# help with whitehouse vinegar product jar



## pickensbob (Feb 21, 2015)

jar is 8 inches tall and 3 inches wide, embossed whitehouse vinegar . has glass insert and metal ring. bottom has 9. glass inser also has whitehouse  trademark. trying to found out year and maybe value. thanxs for any help.  bob


----------



## botlguy (Feb 21, 2015)

Well, this is a case of: "Beauty is in the eye of the beholder". These seem to go for a lot of money but personally I wouldn't give you a nickel for a box car load if I had to keep them. They date to the 1930s to 50s or 60s I think.   Jim


----------



## pickensbob (Feb 21, 2015)

thanks jim,  i'm glad i don't have a box car load of them,  then they would be to cheap.  lol


----------



## pickensbob (Feb 21, 2015)

here is pc of glass insert


----------



## botlguy (Feb 21, 2015)

pickensbob said:
			
		

> thanks jim,  i'm glad i don't have a box car load of them,  then they would be to cheap.  lol


Well, I wouldn't give you a nickel for that one either but that is just my preference. I know there are others that pay quite a bit for them.

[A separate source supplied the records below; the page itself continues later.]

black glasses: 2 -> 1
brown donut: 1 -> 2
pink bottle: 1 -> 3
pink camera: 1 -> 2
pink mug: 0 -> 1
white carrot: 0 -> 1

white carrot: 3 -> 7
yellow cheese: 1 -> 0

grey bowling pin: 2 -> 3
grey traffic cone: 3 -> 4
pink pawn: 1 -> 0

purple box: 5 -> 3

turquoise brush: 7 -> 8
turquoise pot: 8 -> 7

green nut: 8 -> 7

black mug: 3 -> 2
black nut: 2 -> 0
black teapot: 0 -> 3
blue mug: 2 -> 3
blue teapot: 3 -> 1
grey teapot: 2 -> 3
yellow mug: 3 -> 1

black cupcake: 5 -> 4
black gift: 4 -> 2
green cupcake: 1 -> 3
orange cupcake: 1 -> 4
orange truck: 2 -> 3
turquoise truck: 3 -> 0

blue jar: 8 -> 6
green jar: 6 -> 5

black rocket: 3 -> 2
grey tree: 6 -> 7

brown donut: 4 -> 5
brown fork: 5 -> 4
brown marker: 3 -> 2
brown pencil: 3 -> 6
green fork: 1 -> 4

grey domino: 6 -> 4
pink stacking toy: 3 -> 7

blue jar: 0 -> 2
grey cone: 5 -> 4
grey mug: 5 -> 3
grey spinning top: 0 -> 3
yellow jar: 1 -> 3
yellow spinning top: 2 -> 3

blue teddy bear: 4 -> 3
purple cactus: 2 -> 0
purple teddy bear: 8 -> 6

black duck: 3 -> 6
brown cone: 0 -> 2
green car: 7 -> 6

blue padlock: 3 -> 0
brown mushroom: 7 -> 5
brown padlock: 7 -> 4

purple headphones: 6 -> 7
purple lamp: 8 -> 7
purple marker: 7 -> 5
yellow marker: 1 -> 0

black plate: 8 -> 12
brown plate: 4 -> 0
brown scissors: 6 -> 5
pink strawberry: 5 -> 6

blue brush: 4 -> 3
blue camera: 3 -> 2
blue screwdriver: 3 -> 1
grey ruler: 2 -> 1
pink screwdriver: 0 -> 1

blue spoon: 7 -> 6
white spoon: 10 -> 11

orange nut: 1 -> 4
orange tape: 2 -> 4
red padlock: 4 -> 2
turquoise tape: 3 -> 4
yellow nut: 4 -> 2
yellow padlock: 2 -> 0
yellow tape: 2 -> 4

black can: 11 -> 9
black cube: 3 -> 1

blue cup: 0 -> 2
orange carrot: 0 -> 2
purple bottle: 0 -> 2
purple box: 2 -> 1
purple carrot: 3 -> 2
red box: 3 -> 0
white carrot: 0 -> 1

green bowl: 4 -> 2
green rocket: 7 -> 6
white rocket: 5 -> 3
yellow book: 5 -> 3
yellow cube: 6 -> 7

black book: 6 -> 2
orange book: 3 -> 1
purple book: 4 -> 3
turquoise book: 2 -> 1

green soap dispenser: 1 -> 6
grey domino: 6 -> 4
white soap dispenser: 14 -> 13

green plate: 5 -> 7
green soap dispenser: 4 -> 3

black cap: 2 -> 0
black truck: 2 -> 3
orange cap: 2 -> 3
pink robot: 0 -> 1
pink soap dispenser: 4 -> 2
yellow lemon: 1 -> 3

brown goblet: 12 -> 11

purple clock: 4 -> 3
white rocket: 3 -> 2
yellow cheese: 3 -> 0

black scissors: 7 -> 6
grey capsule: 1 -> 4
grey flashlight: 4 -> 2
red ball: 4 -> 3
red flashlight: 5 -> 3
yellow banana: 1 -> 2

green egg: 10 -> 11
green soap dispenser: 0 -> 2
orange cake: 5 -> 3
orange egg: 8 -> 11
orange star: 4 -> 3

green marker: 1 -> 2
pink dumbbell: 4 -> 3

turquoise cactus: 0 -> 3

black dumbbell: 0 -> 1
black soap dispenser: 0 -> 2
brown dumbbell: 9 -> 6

Perhaps if you do a search on eBay for Sold White House items you might be able to get a handle on what that one is worth.       Jim


----------



## jarsnstuff (Feb 23, 2015)

Bob, I was a bit surprised to see the Redbook (#10) value listed at $25 - $50 for this jar.  In my book, I might pay that much for the jar with a complete label.  Jim's suggestion to check prices on eBay seems like a good one.  I was curious enough to check and found this auction;  301526103984  - which sold in that price range with a partial label. -Tammy


----------



## jargeezr (Feb 24, 2015)

I just sold one for $75. The ring is the toughest part to find to complete this jar. It sells for $35 to $60 by itself. So buy one complete instead of trying to put it together piece by piece. The lid can go as high as $25.


----------



## pickensbob (Feb 25, 2015)

thanxs for info, tammy, and jargeezr.  i put it on ebay , start at $35.00 or buy it for $50.00,  if anyone on abn. needs it  let me know  bob


----------